Perhaps you’re assuming the rich care that much about services for ordinary people? Why would they? What they’ll care about will be access to premier, privatised services. When times get tougher they’d be looking after their own interests (like most people).DominicJ wrote:The first four are government.Consider who might be “priced out”:
- Hospitals
- Fire Services
- Police
- Councils (e.g. school buses, street cleaners etc)
- Little old ladies in tower blocks
- Low paid key workers
- Young unemployed
- Small business workers (UKs largest employment sector)
- Specific regions in Britain (as some regions – like the SE – will be able to afford the highest prices)

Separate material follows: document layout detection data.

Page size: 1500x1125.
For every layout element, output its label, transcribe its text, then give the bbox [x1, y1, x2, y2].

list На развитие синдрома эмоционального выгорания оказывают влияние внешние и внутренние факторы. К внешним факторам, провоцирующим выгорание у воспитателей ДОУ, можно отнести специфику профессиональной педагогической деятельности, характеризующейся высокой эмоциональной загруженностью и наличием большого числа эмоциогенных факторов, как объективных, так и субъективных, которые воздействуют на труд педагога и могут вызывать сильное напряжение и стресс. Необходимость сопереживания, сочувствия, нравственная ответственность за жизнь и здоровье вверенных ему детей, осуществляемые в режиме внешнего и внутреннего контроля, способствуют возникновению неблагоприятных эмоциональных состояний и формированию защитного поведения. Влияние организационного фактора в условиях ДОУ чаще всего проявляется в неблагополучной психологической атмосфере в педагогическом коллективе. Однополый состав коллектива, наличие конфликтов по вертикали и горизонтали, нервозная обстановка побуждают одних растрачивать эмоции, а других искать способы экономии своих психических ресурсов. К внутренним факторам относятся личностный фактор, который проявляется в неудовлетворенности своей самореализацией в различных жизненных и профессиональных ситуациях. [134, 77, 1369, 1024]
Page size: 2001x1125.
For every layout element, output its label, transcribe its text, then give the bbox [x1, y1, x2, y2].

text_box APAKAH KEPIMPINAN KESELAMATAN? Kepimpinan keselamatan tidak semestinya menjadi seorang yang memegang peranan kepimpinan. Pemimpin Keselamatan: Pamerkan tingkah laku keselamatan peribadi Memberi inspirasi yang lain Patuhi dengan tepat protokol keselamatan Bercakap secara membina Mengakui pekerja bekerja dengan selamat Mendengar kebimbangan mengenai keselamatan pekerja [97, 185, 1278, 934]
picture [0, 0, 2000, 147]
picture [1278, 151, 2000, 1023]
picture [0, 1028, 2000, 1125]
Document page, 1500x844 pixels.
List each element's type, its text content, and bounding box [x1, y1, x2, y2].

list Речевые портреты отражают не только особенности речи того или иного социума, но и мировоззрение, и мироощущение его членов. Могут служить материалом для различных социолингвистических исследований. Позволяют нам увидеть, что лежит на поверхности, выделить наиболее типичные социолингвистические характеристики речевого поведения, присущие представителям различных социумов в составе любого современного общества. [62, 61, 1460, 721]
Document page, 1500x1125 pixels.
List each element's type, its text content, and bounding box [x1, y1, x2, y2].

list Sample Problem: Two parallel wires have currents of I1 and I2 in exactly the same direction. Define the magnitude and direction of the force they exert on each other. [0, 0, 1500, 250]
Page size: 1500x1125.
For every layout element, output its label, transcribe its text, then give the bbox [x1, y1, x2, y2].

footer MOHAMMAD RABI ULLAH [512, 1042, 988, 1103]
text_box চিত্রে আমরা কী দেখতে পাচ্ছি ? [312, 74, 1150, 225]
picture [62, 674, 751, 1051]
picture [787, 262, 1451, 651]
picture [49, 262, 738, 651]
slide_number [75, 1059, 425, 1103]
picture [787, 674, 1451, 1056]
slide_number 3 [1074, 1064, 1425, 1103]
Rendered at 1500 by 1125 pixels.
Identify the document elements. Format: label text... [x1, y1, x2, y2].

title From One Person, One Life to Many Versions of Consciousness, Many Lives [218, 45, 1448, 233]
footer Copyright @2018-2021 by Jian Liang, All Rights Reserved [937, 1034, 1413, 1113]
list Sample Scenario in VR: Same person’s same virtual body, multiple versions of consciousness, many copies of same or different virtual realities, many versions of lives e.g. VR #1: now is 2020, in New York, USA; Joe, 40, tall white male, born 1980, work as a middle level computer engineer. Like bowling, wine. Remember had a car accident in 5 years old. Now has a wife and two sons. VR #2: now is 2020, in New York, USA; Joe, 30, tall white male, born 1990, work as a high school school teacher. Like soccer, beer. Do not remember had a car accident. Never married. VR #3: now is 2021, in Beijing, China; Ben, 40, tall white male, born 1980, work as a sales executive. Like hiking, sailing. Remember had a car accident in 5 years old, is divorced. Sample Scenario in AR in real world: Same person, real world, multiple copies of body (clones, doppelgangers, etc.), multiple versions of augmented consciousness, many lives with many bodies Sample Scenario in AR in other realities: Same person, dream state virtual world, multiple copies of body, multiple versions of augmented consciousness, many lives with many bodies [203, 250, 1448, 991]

Governments dont get priced out by their own populace, they simply take what they need.
If the hospitals run out of fuel, you'll have been buying road fuel in jerry cans from the back of a lorry for months with foreign currency.
I believe we’re heading for a privatised minimal state. It’s what you get in a lot of the third world. This isn’t some wild-eyed dystopian vision of the future, it’s how things are in much of the world and spreading to the west sometime soon. The cosy, western liberal welfare state is an aberration in history.
You can see it in parts of the US and I'd argue it’s beginning to happen here; impoverished local administration, largely privatised fire service, police in some areas so broke they’re selling their cop cars and privatised hospitals where costs get passed on to the patients. Thatcher loved General Pinochet’s shock economic reforms and we now know from the wikileaks that every member of the Tory cabinet is one of Thatcher’s children. The will is there, it’s a question of opportunity.